This is an interesting book that will probably be very useful to its target audience: "...young people who are considering a life-long commitment to the progressive cause, and for anyone who is curious about how voters make political decisions and what is involved in organizing for change." However, it is also an odd book, to the point of being irritating.
Creamer has, in effect, produced a combination of two books. One is a how-to manual for progressive activists; the other is a rationale for progressive policies and a call to arms for those who favor those policies. Unfortunately, the combination doesn't work particularly well here. One would expect the rationale to come before the how-to manual, but for some unfathomable reason, Creamer does it the other way around. In addition, he really needs some editorial help; the copy design of the book is grotesque, with weird indentation patterns, combinations of bulleted and numbered lists, willy-nilly bold-facing, italics, and underlining-- and sometimes all three together-- and odd rhetorical jumps from chapter to chapter. Finally, the book is too long, at 600+ pages.
In short, this is a book you have to really want to read, or you just won't finish it. That may or may not be a bad thing, depending on your point of view.
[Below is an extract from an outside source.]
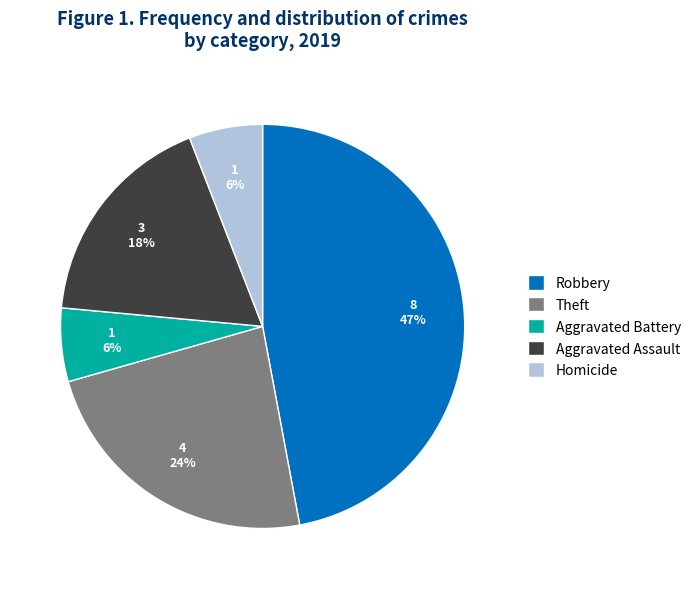

True or false: Theft accounts for 24% of the total.

True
Creamer is an unapologetic advocate for the progressive cause. (By the way, as he explains about 500 pages into the book, "progressive" means "liberal"; the "radical conservatives" have successfully made "liberal" a pejorative, so the liberals can't use that word any more.) He's spent his life as a political organizer, and he uses that experience to illustrate the points he's making with interesting anecdotes. The book is based on the a priori assumption that the progressive cause is true, pure, and right. If you can't accept that assumption, you will not like this book at all.
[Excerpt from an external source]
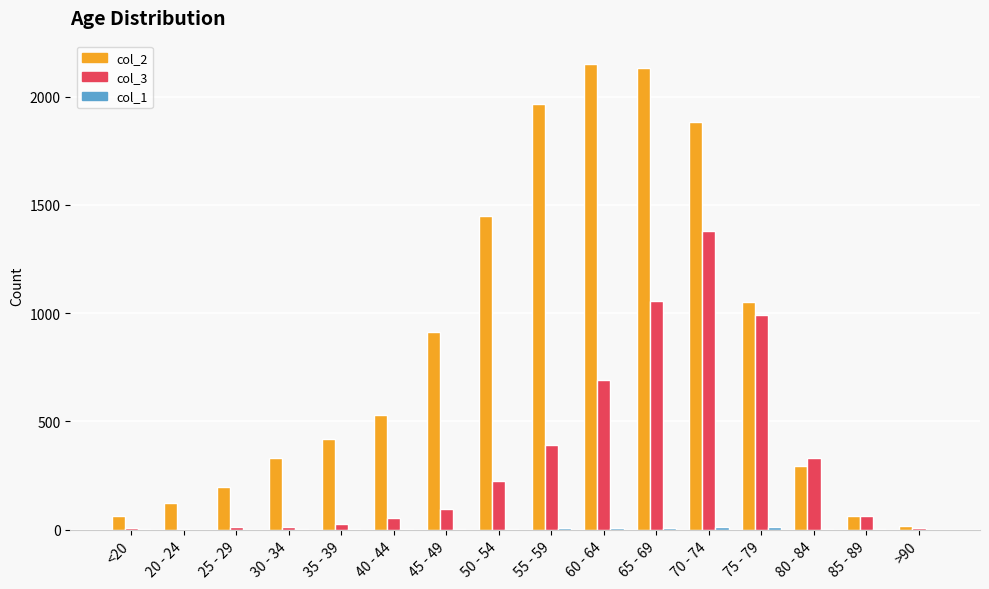

How many data points does each series have?

16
However, even though the progressive cause is true, pure, and right, the task of progressive organizers is to crush any candidates who run against that cause. That's because, obviously, if progressives aren't elected to office, the progressive agenda cannot be enacted into law and financed.
Fair enough, but Creamer clearly believes that those committed to the progressive cause are justified in using any and all means to "frame" the debate and win the election, while those who run against them are by definition radical conservatives who are not justified ipso facto in using any and all means necessary to win. If you cannot accept that point of view, you will not like this book at all.
I thought the book was interesting, but I really didn't like it at all. Its organization and lack of editorial discipline made it a very nearly unreadable mess. In addition, I am an independent, one of the misguided people Creamer is interested in training activists to motivate and manipulate during campaigns, so there really wasn't much here for me.
I'm afraid that the same will be true for anyone else who's not already one of the progressive activists that Creamer is directing the book toward.